Paylaşımların içeriği incelendiğinde, davacı aleyhine karalama kampanyasına —– dönüştüğüne, ilişkin bir delil bulunmadığı, AİHM’in de yakın tarihteki kararlarında büyük ve halka açık şirketlerin kabul edilebilir eleştiri sınırlarının daha geniş olduğu (İstanbul Bölge Adliye Mahkemesi —-. Hukuk Dairesinin —————– esas ve karar sayılı, —- günlü kararı) tüm dosya kapsamı ve toplanan delillerin değerlendirilmesine göre, davalının, davacının milyonlarca abonesinden biri olduğu, tüketici sıfatına sahip olduğu, davalının sarf etmiş olduğu ifadelerin içeriği ile davalının sıfatının birlikte değerlendirilmesinde rekabet ortamını, bundan dolayı da ticaret hayatını etkileme ve alıcıları yönlendirme niteliğine sahip olmadığı, davalının davacı hakkında sarf ettiği ifadelerin, yukarıda değinildiği gibi hoşa gitmeyen, sarsıcı hatta rahatsız edici olanları dahi Avrupa İnsan Hakları Sözleşmesinin 10. maddesi ile Anayasanın 26. maddesi gereğince ifade ve düşünce özgürlüğü kapsamında korunması gerektiğinden ifadelerin eleştiri sınırı içerisinde kaldığı, bu nedenle TTK 55/1-a(1) maddesinde düzenlenen özel nitelikteki haksız rekabet halinin oluşmadığı, ayrıca davacının davranışının aldatıcı veya dürüstlük kuralına aykırı nitelikte bir davranış olmadığından TBK m.57’de düzenlenen genel nitelikte haksız rekabet halinin oluşmadığı anlaşıldığından davanın reddine karar vermek gerekmiş ve aşağıdaki şekilde hüküm tesis edilmiştir.

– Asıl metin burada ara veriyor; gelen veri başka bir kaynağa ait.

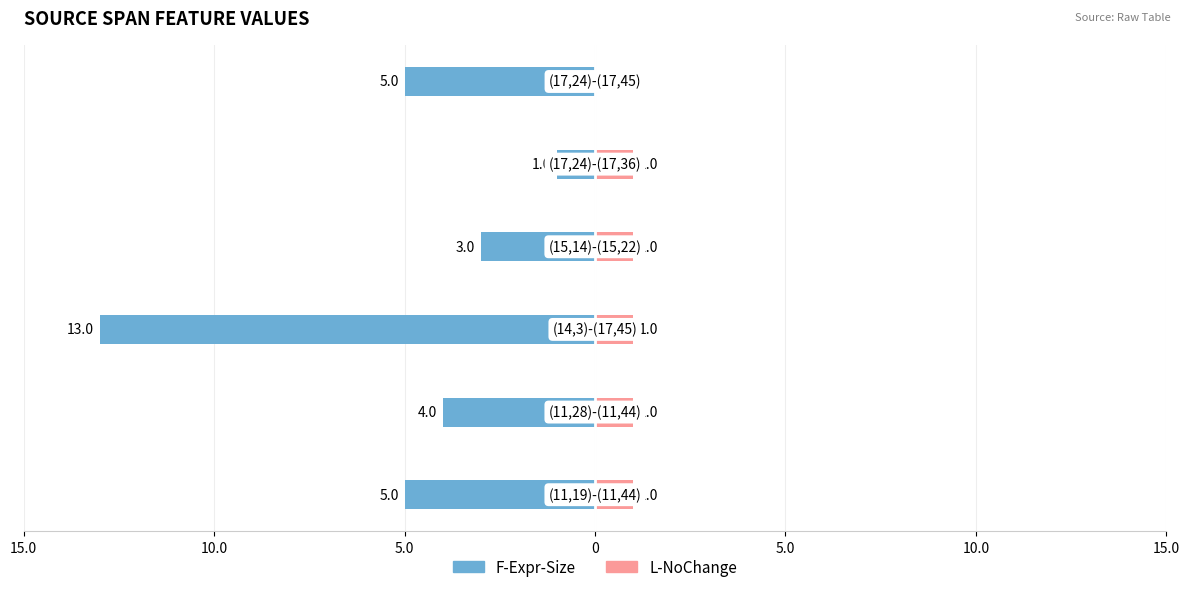

How many distinct data groups are displayed?

2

HÜKÜM: Gerekçesi yukarıda açıklandığı üzere;
1-Davanın REDDİNE,
2- Alınması gereken 44,40 TL maktu karar ve ilam harcının, peşin alınan 170,78 TL harçtan mahsubu ile bakiye 126,38 TL harcın davacıya İADESİNE,
3-Davacı tarafından yapılan yargılama giderlerinin davacı taraf üzerinde BIRAKILMASINA,
4- Davalı taraf kendisini vekil ile temsil ettirdiği için karar tarihinde yürürlükte bulunan —–.ye göre tespit edilen 2.725,00 TL vekalet ücretinin davacıdan alınarak davalıya VERİLMESİNE,
5-Taraflarca dosyaya yatırılan ve sarf edilmeyen gider avansının karar kesinleştiğinde talep halinde yatırana İADESİNE,
Dair, Gerekçeli mahkeme kararının taraflara tebliğinden itibaren 2 hafta içinde İstanbul Bölge Adliye Mahkemesi’nde istinaf yolu açık olmak üzere davacı vekilinin ve davalı vekilinin yüzüne karşı verilen karar açıkça okunup, usulen anlatıldı.